Mary Catherine Bateson is Professor Emerita of George Mason College, daughter of Margaret Mead and Gregory Bateson, an author, anthropologist, linguist and a vibrant person who continues to be both a very active participant in her life journey and an astute observer of it.
There is much solid food for thought in this conversation and in her books. I, as usual, urge the reader to partake of the meal of this conversation. During the course of the conversation she talks a lot about cooperation and not competition being more part of the natural evolution of all life and about how her parents and then she and her husband created environments for learning.
It does seem to me that we are only truly alive when we are learning. At least that seems true for this human and for many others that I know. Thus, when Professor Bateson defined home as “creating an environment for learning” I thought about the fact that there are two primary approaches to learning; as a participant and as an observer. Ideally, as with Professor Bateson and both her parents, one learns to do both simultaneously.
When, however, one is thrust, at birth, or soon thereafter into an environment in which the focus is survival, often it is difficult, if not impossible for many of us to do more that survive with whatever tools seem to be handy. Abraham Maslow suggested that one can then become immersed in taking care of basic physical and safety needs and does not, at this level of existence, have the luxury of considering the needs of others or become an observer. Murray Bowen would go on to say that if we do not somehow learn differently we are destined to repeat the dynamics of our “family” of origin. In other words we never become an observer. We are just participants.

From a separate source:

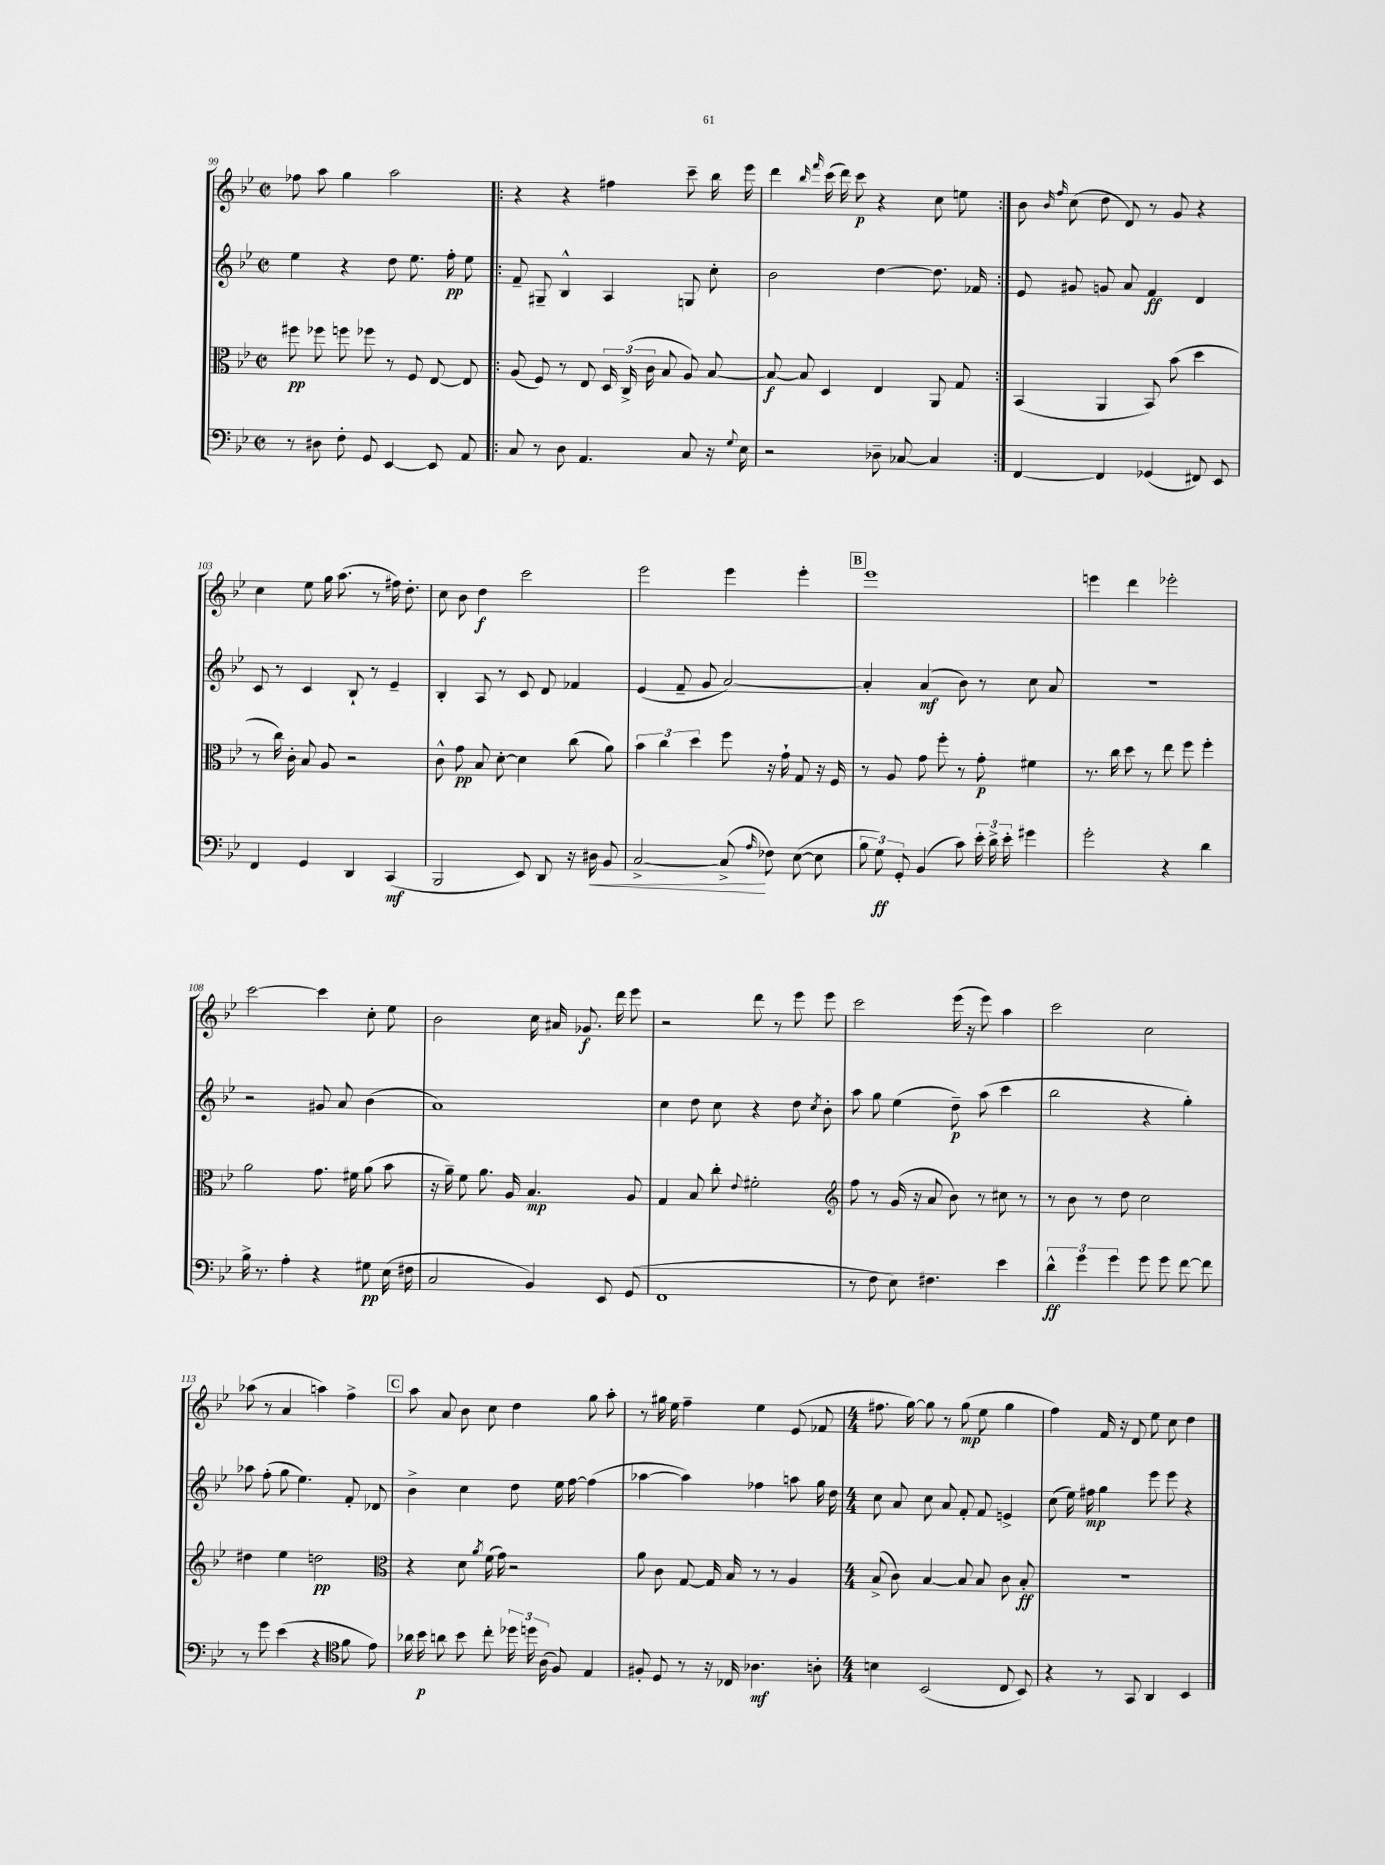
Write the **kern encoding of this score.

Many conditions and situations force one to live at the bottom rung of Maslow’s hierarchy. These may include those who:
· Live in a country actively at war.
· Live as refugees.
· Live with people whose day-to-day life is controlled by mental illness (one’s own or that of another family member).
· Live with people who have been taken hostage by active addiction.
· Live with people where the medical needs or conditions are so acute that all or most of the attention is focused on that one person.
There are those individuals whose lives seem to place them in one of these situations who do manage to live on a higher level of Maslow’s hierarchy by becoming an observer as well as participant. Certainly the Supreme Justice Sonia Sotomayor and her brother are two examples of such a possibility. Despite their father’s addiction, their mother having to work the afternoon shift, living in the projects, and having to learn to give herself shots for diabetes beginning at age 8, she and her brother continued to not only learn but thrive. I am at a loss to explain why some are able to do this and most are not. Most get sucked into the survival mode and adopt the tools of the family of origin.
Many of us will be blessed with the opportunity of leaving the unsafe place where it is difficult at best to learn and are then able to create an environment which encourages or allows for learning. Many of us can create a home even if we did not grow up in a home. We do this by learning to become participant observers and learning new skills.
Twelve-step recovery programs, spiritual teachings, therapy, reading, writing, and podcasts can all help us learn how to create an environment for learning and growing. In order to allow ourselves to use new tools/skills for creating a home one must:
· Accept that the people with whom one might be biologically related do not have what we need. They are not bad people. The simply, for whatever reasons, do not have what we need.
· With love – always with love – set some boundaries.
· With help and advice, trial and error, begin to create a family of choice who do have what it takes to create a home where learning can take place.
· Nurture and be nurtured by that family of choice.
Obviously, this can be a slow, painful process of acceptance without judgment and trust that others can give us what we need. Programs such as the 12-step program, some churches, and some other settings will be safe places to shop for that family of choice. One cannot always trust one’s judgment and, thus, as soon as one has one other healthy person in one’s “we” one can get help in choosing one’s family of choice.
Home may be just one person creating a safe place to learn into which one can invite other healing/learning people. One may or may not live with other people, but one needs a family – a we. One needs a home. By becoming a participant observer one can explore how to create an environment for learning.